From Nonviolent Cow

DiaryOfAWorm: From Pandora Radio To Rolling Stone Magazine


Civilian victim in Pandora Box
of the war in Afghanistan

I recently set up my free Pandora Radio station on the Internet. I picked the music of Bob Dylan to form the heart of my radio station. Listening to it today I heard a popular song by “The Youngbloods” called “Get Together”. Although the refrain, which in part is “Everybody get together, try to love one another right now” was familiar, I had not really heard the verses. The first line of the first verse really struck me. It is “Love is but a song we sing, and fear’s the way we die.” Love is a song and fear is dying kept running through my mind.

I read today in my son’s Rolling Stone magazine the infamous article about General Stanley McChrystal, the top commander in Afghanistan, the article that cost him his position. I can understand how he lost his job for his demeaning remarks about politicians, but what really struck me was his efforts to change the rules of engagement in Afghanistan to avoid civilian casualties. He called it “insurgent math”: that for every innocent person you kill, you create 10 new enemies. His efforts were met by a tremendous backlash among his own troops who had been trained in reflexive killing, shooting on instinct and not conscience. His actions were based on a controversial counterinsurgency theory called COIN. This theory changes the military, expanding its authority to encompass the diplomatic and political sides of warfare. Soldiers are to live among the civilian population, win its trust and help to rebuild the society. The article goes to great lengths to say how ‘real soldiers’ were not buying these new rules of engagement. The article makes one wonder if these new rules of engagement did not have as much as his words to do with his removal. A military based in part of love of persons we are there to protect is quite different than one based on fear of all persons.

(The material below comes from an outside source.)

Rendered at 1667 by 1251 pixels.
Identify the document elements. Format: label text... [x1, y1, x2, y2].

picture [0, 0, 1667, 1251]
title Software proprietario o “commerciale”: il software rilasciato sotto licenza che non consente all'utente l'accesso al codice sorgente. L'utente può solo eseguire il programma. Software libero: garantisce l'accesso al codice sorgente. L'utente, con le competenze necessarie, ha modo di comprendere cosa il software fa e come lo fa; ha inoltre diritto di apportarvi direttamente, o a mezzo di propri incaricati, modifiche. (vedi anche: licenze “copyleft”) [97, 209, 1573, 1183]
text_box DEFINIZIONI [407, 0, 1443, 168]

As any reader of www.nonviolentcow.org knows I have low tolerance for the teaching of reflexive killing at an Army base like the officer training program at Marquette University. Reflexive killing is based on fear; kill anything that might be a danger in a war zone. If a soldier dares to work and know the people of Afghanistan, it makes it difficult to kill civilians.

Pandora Radio plays the songs we sing, love, and the Rolling Stone, a music magazine, article describes what happens when the fear of war, dying, gets in the way.